Müller-Miklaw-Nickel Ingenieurgesellschaft

Stromtrasse beeinflusst Resort-Planungen

Die roten Streifen markieren den Weg der Stromtrasse. © Planungsbüro Aichele

Hochspannungsleitungen kreuzen des Gelände des künftigen Erholungsortes. Das könnte für Probleme sorgen.
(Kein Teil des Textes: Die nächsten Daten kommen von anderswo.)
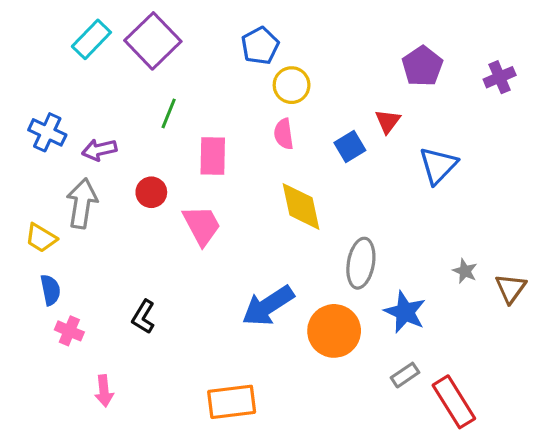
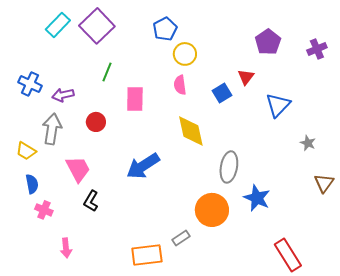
pink trapezoid: (202, 225) -> (78, 169), moved
gray star: (465, 271) -> (308, 143), moved
blue arrow: (268, 306) -> (143, 166), moved
gray rectangle: (405, 375) -> (181, 238), moved

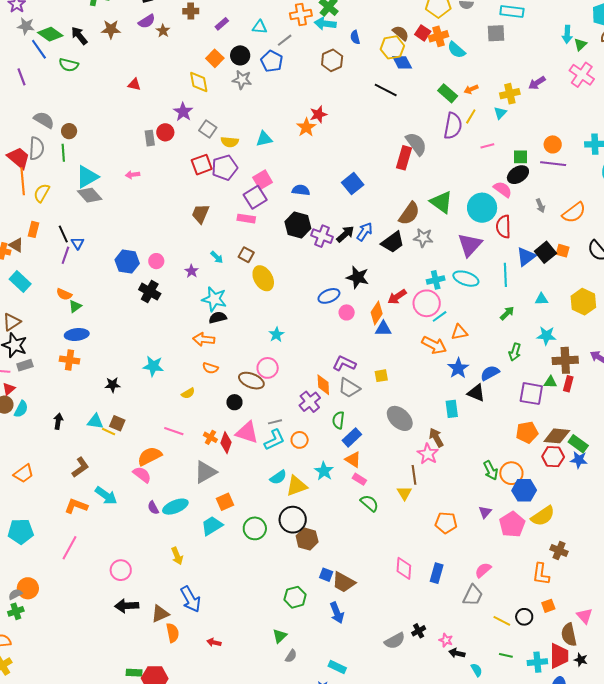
Tiefenau. Sie sind eine der wichtigsten Infrastrukturen für die Gegend: die 380-Kilovolt-Hochspannungsleitungen, die vom Umspannwerk Streumen weiter nördlich nach Brandenburg in Richtung des Umspannwerks Ragow verlaufen. Auf dem Weg dorthin kreuzt die Stromtrasse südwestlich von Tiefenau auch die Flächen des dort geplanten Ferienresorts. Ein Umstand, der durchaus Folgen für die Planung der Ferienanlage hat. Denn das elektrische Feld rund um Hochspannungsleitungen ist teils so stark, dass Menschen davon beeinträchtigt werden können.

Bei der Planung des Resorts musste deshalb von Gutachtern untersucht werden, ob die gesetzlich geregelten Grenzwerte im Bereich der künftigen Ferienanlage eingehalten werden. Was nicht immer gegeben ist. „Für kleine Teilflächen im unmittelbaren Leitungsbereich liegen Grenzwertüberschreitungen für das elektrische Feld vor“, heißt es in einer aktuellen Beschreibung des Resortprojekts, die die Firma von Projektentwickler Henry de Jong dem Gemeinderat vorgelegt hat. Der aktuelle Entwurf für den Ferienkomplex mit Golfplatz sieht deshalb vor, dass sich in einem etwa 35 Meter breiten Bereich jenseits der Leitungen keine Gebäude befinden.